WORK ITEM. Output range, inclusive: from the line containing "focal_35mm: 23" to the line containing "focal_mm: 6.5". Restate those lines from the data below word for word and only those.

--- SOURCE DATA Enclosed Below ---

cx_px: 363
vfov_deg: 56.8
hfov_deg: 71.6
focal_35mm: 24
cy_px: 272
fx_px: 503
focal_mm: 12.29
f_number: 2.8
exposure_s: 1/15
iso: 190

--- End of Enclosed SOURCE DATA ---
--- SOURCE DATA Enclosed Below ---

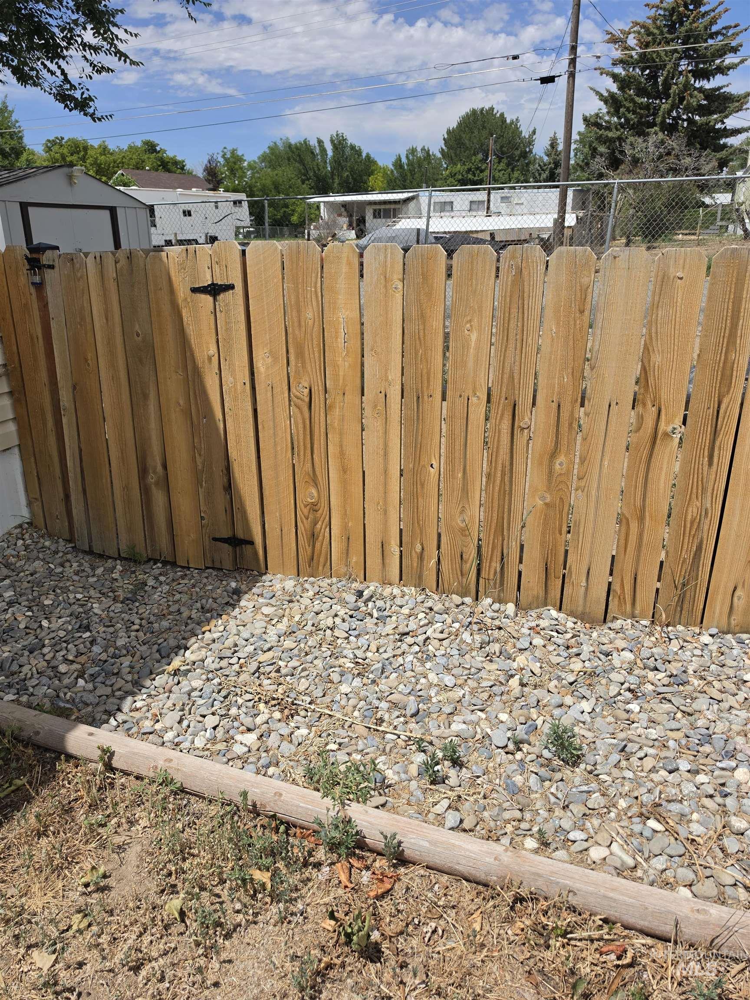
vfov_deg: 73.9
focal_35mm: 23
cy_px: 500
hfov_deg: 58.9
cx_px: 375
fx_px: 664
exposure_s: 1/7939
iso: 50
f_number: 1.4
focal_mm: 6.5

--- End of Enclosed SOURCE DATA ---

RESULT OF THE EXERCISE.
focal_35mm: 23
cy_px: 500
hfov_deg: 58.9
cx_px: 375
fx_px: 664
exposure_s: 1/7939
iso: 50
f_number: 1.4
focal_mm: 6.5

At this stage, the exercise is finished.